Jamais l’histoire récente du Liban ne nous aura enseigné avec autant de clarté l’importance du concept de la " neutralité ". Jamais l’histoire récente du Liban ne nous aura donné de meilleur momentum pour repenser notre société et l’économie de demain, une économie résiliente, viable et dynamique.
La région du Moyen-Orient est en pleine ébullition avec les pays du Golfe qui cherchent à freiner la stratégie expansionniste de la République islamique iranienne. Son issue ne pourra que léser une partie de la famille plurielle libanaise et cantonner encore plus le Liban dans un rôle de terrain d’affrontement régional qui a tué, blessé, déplacé et humilié des centaines de milliers de libanais durant les dernières décennies.
La colère suscitée suite aux déclarations du ministre libanais de l’Information, qui ont été conçues comme étant de nature contraire aux politiques des pays arabes du GCC, les a conduits à prendre des mesures isolant davantage le Liban. La domination progressive du Hezbollah, puissant mandataire politique et fidèle allié de l’Iran au Liban, et de ses alliés au sein des derniers gouvernements libanais montre l’influence iranienne croissante au Liban. L’Arabie saoudite a pris la mesure la plus radicale en 2017, lorsqu’elle a forcé le Premier ministre de l’époque, Saad Hariri, à annoncer sa démission, en invoquant la domination du Hezbollah.
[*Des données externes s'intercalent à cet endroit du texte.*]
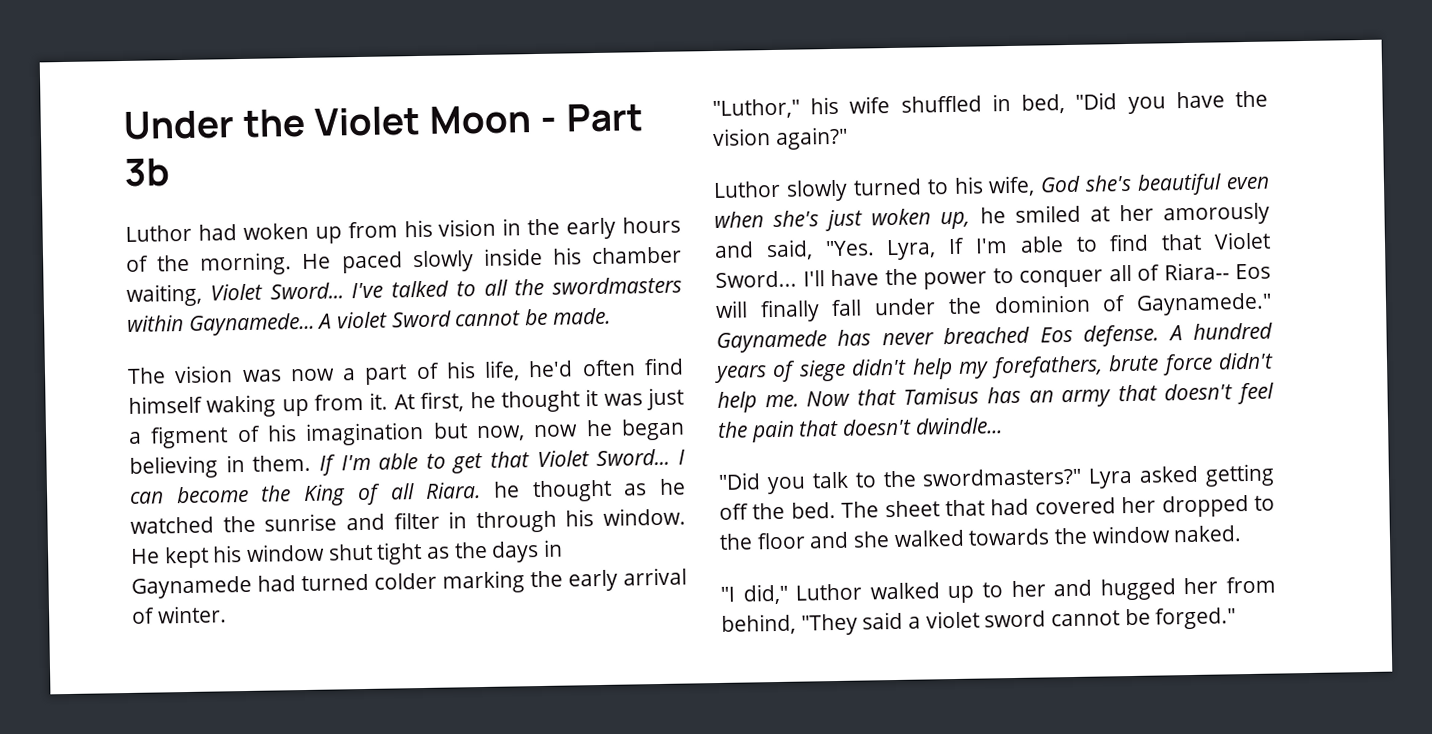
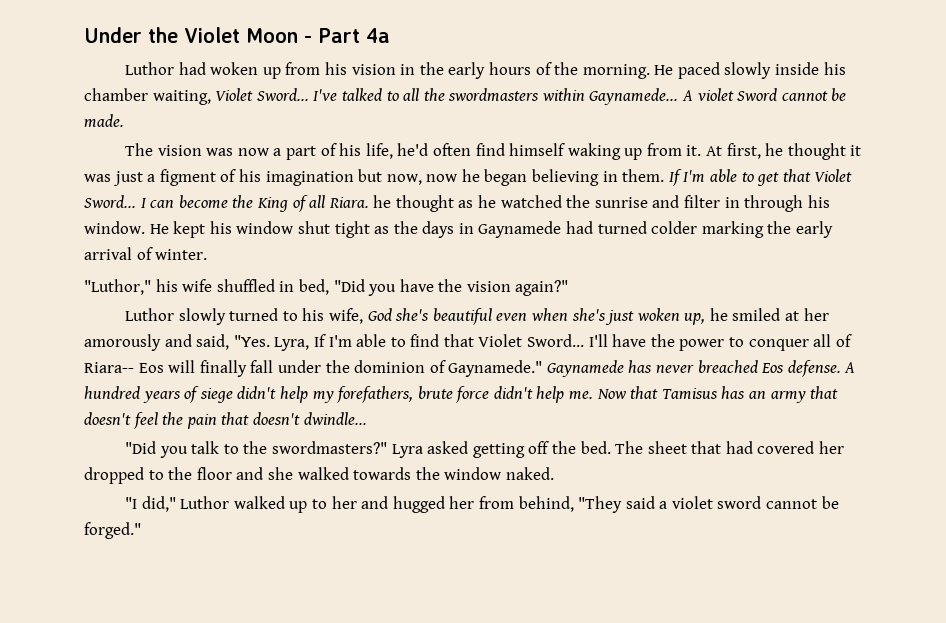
[124,158,170,187] 3b -> [366,28,390,43] 4a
Dans l’espoir qu’une telle crise diplomatique se règle de manière pacifique, il ne fait aucun doute qu’elle laissera de graves empreintes sur une nation déjà en crise profonde et à la recherche d’une sortie bien nécessaire pour réduire les énormes pressions économiques sur sa population. En effet, les exportations libanaises vers les pays du GCC s’élèvent à 1 milliard de dollars par an, soit près de 35 % du total des exportations libanaises, ainsi que 3 milliards de dollars en envois de fonds annuels émanant de la diaspora de 380 000 Libanais dans le GCC. Les impacts sur le pays du Cèdre de cette géopolitique tourmentée sera un coup dur, car l’interdiction d’importation signifie la perte de millions de dollars en devises étrangères dont le pays a désespérément besoin. Et toute nouvelle escalade pourrait compromettre l’emploi de plus de 350 000 Libanais dans les États arabes du Golfe, qui envoient des millions de dollars dans leur pays.
Compromettre ces flux de capitaux vers le Liban aura des répercussions catastrophique sur l’activité économique au Liban qui a déjà enregistré une chute sans précédent avec le PIB qui a perdu plus de $30bn pour atteindre $19bn en 2020. Une situation qui devrait se poursuivre en 2021, surtout que le premier trimestre de cette année a connu une nette augmentation des importations parallèlement à une baisse des exportations. La balance commerciale du Liban a enregistré un déficit de 2,63 milliards de dollars sur le premier trimestre de 2021, en augmentation de 30,5 % par rapport à celui de 2,02 milliards du premier trimestre de l’année dernière.
Le Liban doit impérativement s’attaquer à son déficit commercial chronique. Le déficit commercial du Liban avec ces 5 pays de l’axe iranien (Russie, Iran, Chine, Venezuela, Cuba, Syrie) a représenté 13% du déficit commercial total en 2017, contre une contribution de seulement 1% pour les pays du Golfe. Si le Liban est amené à développer des relations commerciales avec les pays de l’axe iranien au dépend de celui des pays du Golfe, cela ne ferait qu’aggraver encore plus la situation et il sera désormais impossible au Liban d’aboutir à une situation d’équilibre commerciale durable à long terme.
Cependant, il est possible de transformer cette crise en une opportunité, en redéfinissant la politique étrangère du pays. Une politique qui vise à défendre autant l’intérêt national que celui du citoyen libanais, d’œuvrer au développement du pays et au bien-être de sa population, tout en préservant la diversité enrichissante de sa société.
Le Liban doit donc déclarer sa neutralité aussi bien par fidélité à sa vocation originelle que dans le but d’instaurer un mécanisme vertueux prémunissant ses communautés des influences destructrices émanant de l’étranger.
Elle n’implique pas une démission du Liban face à Israël et un renoncement aux causes arabes. Bien au contraire, elle implique un endossement objectif des causes communes à la communauté arabe et un non-alignement sur les dossiers conflictuels. La question d’Israël n’en subit donc aucune modification et devra continuer à être régie par l’accord d’armistice de 1949 et par les différentes résolutions de l’ONU qui consacrent le droit du Liban face à Israël.
La neutralité est aujourd’hui plus que jamais réalisable, les Libanais ayant finalement intégré la notion du ni " vainqueur, ni vaincu " et payé de leur personne l’asservissement chronique à l‘étranger de ces dernières décennies.